THE DATA —
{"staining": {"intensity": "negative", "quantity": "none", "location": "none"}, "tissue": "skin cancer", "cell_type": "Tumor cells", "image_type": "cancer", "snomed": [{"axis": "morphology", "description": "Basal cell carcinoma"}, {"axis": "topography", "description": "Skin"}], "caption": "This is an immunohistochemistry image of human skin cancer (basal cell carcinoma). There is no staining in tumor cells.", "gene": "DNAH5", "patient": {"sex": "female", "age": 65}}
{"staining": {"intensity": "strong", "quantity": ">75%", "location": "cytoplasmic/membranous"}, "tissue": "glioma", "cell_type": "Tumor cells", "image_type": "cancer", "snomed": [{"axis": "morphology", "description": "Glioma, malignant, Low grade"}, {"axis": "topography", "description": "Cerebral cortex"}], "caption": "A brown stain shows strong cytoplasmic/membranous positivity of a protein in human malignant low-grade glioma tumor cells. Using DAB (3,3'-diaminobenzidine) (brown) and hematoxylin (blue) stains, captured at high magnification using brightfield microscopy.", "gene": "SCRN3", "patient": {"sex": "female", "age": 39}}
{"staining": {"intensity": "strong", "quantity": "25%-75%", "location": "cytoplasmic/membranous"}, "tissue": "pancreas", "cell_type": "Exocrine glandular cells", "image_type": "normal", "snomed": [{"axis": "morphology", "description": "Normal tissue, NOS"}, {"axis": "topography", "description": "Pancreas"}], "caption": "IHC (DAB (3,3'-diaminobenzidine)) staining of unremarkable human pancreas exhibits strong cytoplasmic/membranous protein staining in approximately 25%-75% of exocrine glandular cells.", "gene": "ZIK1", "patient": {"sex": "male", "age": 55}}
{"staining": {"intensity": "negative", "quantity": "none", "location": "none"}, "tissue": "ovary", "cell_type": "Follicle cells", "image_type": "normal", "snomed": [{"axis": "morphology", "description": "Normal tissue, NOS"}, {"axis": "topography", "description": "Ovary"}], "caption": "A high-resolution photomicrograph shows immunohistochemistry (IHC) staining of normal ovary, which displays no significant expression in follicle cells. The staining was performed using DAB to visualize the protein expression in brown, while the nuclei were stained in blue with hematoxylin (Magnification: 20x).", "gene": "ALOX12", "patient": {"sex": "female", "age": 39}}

WHAT YOU SHOULD DO — Copy the listing in full. Match it word for word.

ANSWER SPACE —
{"staining": {"intensity": "negative", "quantity": "none", "location": "none"}, "tissue": "skin cancer", "cell_type": "Tumor cells", "image_type": "cancer", "snomed": [{"axis": "morphology", "description": "Basal cell carcinoma"}, {"axis": "topography", "description": "Skin"}], "caption": "This is an immunohistochemistry image of human skin cancer (basal cell carcinoma). There is no staining in tumor cells.", "gene": "DNAH5", "patient": {"sex": "female", "age": 65}}
{"staining": {"intensity": "strong", "quantity": ">75%", "location": "cytoplasmic/membranous"}, "tissue": "glioma", "cell_type": "Tumor cells", "image_type": "cancer", "snomed": [{"axis": "morphology", "description": "Glioma, malignant, Low grade"}, {"axis": "topography", "description": "Cerebral cortex"}], "caption": "A brown stain shows strong cytoplasmic/membranous positivity of a protein in human malignant low-grade glioma tumor cells. Using DAB (3,3'-diaminobenzidine) (brown) and hematoxylin (blue) stains, captured at high magnification using brightfield microscopy.", "gene": "SCRN3", "patient": {"sex": "female", "age": 39}}
{"staining": {"intensity": "strong", "quantity": "25%-75%", "location": "cytoplasmic/membranous"}, "tissue": "pancreas", "cell_type": "Exocrine glandular cells", "image_type": "normal", "snomed": [{"axis": "morphology", "description": "Normal tissue, NOS"}, {"axis": "topography", "description": "Pancreas"}], "caption": "IHC (DAB (3,3'-diaminobenzidine)) staining of unremarkable human pancreas exhibits strong cytoplasmic/membranous protein staining in approximately 25%-75% of exocrine glandular cells.", "gene": "ZIK1", "patient": {"sex": "male", "age": 55}}
{"staining": {"intensity": "negative", "quantity": "none", "location": "none"}, "tissue": "ovary", "cell_type": "Follicle cells", "image_type": "normal", "snomed": [{"axis": "morphology", "description": "Normal tissue, NOS"}, {"axis": "topography", "description": "Ovary"}], "caption": "A high-resolution photomicrograph shows immunohistochemistry (IHC) staining of normal ovary, which displays no significant expression in follicle cells. The staining was performed using DAB to visualize the protein expression in brown, while the nuclei were stained in blue with hematoxylin (Magnification: 20x).", "gene": "ALOX12", "patient": {"sex": "female", "age": 39}}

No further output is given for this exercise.